The mother of a little girl in my son’s year at school recently committed suicide. On the surface she was a radiant person, smiling and full of light. Devoted to her daughter, successful at work, always good for a laugh at the school gates. No one — save those loved ones who knew her private struggle — saw it coming.
For days, waves of confusion and sadness emanated out through our patch of north-west London. This is the way of suicides in social groups. I’ve seen it before. They ripple and reach well beyond where they have any right to. But the peculiar thing about this tragedy was the way the news was disseminated — namely through the popular social media service WhatsApp.

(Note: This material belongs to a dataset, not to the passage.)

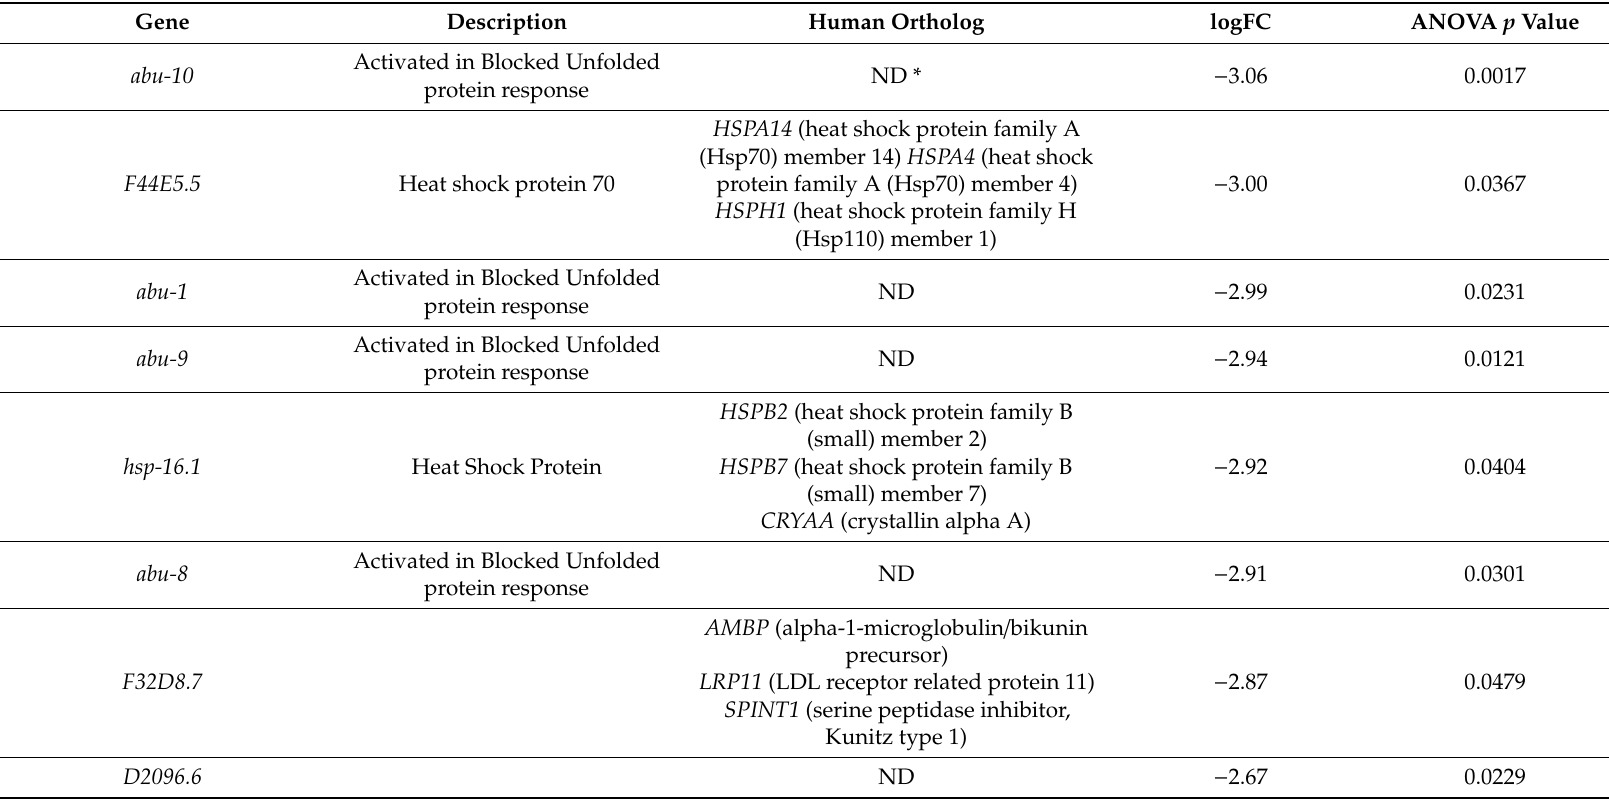
Table 4. Most a ff ected genes involved in UPR ER after treatment with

Founded by two former Yahoo employees and purchased by Facebook in 2014 for a staggering $19 billion, WhatsApp is now the preferred form of communication for people in my demographic, by which I mean middle–class professional London mum-types. Clearly my tribe is not alone in this. With an estimated 1.5 billion users across 180 countries, WhatsApp, increasingly, is just how humans talk.

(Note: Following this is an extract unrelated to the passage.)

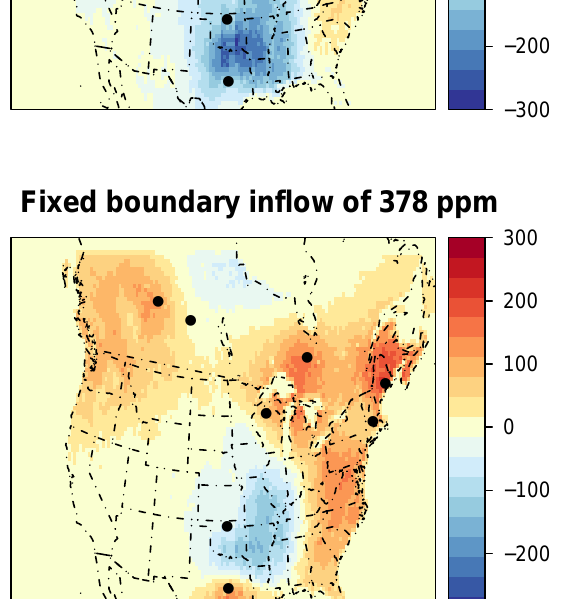
Fig. 7. Inversion estimates for three different inflow scenarios, one without modeled annual source/sink (PCTM w/SiB), one with mod- eled source/sink (CarbonTracker w/CASA), and a uniform fixed 378ppm inflow. Negative values denote land uptake of carbon. Summed annual NEE is − 0.65, − 0.48, and 0.38PgC/yr, respec- tively.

I joined my first group chat three years ago after being added by another mother at my older son’s nursery. Since then, I’ve joined and left dozens of other chats and spent countless waking hours being startled by ‘notifications’ that are of precisely zero interest or import. It’s incredibly annoying, but going off WhatsApp is not an option. Group chats are where I find out whether my son’s football practice is still on or where tomorrow’s lunch meeting is. It’s how I communicate with my husband, my tennis instructor, my colleagues and all of my friends and family in Canada and Europe.
Like all sane people, I have learned that judicious use of the ‘mute’ feature and alert settings is key to maintaining Whats-App sanity.